═══ Entries provided ═══

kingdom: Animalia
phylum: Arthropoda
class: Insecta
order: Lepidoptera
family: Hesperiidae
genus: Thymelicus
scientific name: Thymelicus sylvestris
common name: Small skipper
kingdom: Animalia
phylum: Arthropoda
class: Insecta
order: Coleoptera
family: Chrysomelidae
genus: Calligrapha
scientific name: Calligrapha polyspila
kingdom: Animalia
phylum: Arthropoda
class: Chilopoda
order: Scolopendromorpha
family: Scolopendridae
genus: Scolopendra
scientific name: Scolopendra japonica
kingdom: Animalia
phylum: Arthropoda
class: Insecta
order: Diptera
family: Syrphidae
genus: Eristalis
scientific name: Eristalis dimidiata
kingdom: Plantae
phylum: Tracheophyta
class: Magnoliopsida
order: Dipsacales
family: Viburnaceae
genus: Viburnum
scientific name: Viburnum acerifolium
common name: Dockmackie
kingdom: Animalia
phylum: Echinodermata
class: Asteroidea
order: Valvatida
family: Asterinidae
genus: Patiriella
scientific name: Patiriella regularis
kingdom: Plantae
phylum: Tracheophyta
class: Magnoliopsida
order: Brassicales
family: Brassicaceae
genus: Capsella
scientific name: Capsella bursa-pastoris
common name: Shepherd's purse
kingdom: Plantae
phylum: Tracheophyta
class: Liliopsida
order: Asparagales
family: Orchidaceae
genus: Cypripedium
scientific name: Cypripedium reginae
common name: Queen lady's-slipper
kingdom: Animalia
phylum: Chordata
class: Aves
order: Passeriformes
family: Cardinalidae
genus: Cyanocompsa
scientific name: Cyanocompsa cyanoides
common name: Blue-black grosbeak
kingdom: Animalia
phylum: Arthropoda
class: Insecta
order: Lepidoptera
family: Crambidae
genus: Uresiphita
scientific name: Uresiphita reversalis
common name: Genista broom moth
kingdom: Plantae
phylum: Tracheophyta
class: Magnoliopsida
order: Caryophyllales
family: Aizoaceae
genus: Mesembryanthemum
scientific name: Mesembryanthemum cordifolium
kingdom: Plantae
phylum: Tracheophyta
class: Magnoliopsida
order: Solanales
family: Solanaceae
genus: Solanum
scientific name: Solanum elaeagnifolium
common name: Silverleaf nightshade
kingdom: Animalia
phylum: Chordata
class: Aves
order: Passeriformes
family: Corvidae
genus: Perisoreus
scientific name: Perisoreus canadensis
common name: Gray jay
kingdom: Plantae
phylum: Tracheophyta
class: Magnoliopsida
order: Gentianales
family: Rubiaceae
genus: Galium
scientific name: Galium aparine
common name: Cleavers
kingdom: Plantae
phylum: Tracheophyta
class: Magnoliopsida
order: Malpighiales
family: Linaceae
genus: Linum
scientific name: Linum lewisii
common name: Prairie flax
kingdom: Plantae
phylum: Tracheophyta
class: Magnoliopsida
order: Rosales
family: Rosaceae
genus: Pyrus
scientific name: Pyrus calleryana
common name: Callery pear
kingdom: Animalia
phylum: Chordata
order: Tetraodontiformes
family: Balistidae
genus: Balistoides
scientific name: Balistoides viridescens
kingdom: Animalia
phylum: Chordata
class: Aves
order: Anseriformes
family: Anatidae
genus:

═══

#### Exercise objective:
Copy word for word the lines of the entries above, starting at the first line and ending with the line that contains "genus: Cypripedium". Include both of those lines.

#### Result of the exercise:
kingdom: Animalia
phylum: Arthropoda
class: Insecta
order: Lepidoptera
family: Hesperiidae
genus: Thymelicus
scientific name: Thymelicus sylvestris
common name: Small skipper
kingdom: Animalia
phylum: Arthropoda
class: Insecta
order: Coleoptera
family: Chrysomelidae
genus: Calligrapha
scientific name: Calligrapha polyspila
kingdom: Animalia
phylum: Arthropoda
class: Chilopoda
order: Scolopendromorpha
family: Scolopendridae
genus: Scolopendra
scientific name: Scolopendra japonica
kingdom: Animalia
phylum: Arthropoda
class: Insecta
order: Diptera
family: Syrphidae
genus: Eristalis
scientific name: Eristalis dimidiata
kingdom: Plantae
phylum: Tracheophyta
class: Magnoliopsida
order: Dipsacales
family: Viburnaceae
genus: Viburnum
scientific name: Viburnum acerifolium
common name: Dockmackie
kingdom: Animalia
phylum: Echinodermata
class: Asteroidea
order: Valvatida
family: Asterinidae
genus: Patiriella
scientific name: Patiriella regularis
kingdom: Plantae
phylum: Tracheophyta
class: Magnoliopsida
order: Brassicales
family: Brassicaceae
genus: Capsella
scientific name: Capsella bursa-pastoris
common name: Shepherd's purse
kingdom: Plantae
phylum: Tracheophyta
class: Liliopsida
order: Asparagales
family: Orchidaceae
genus: Cypripedium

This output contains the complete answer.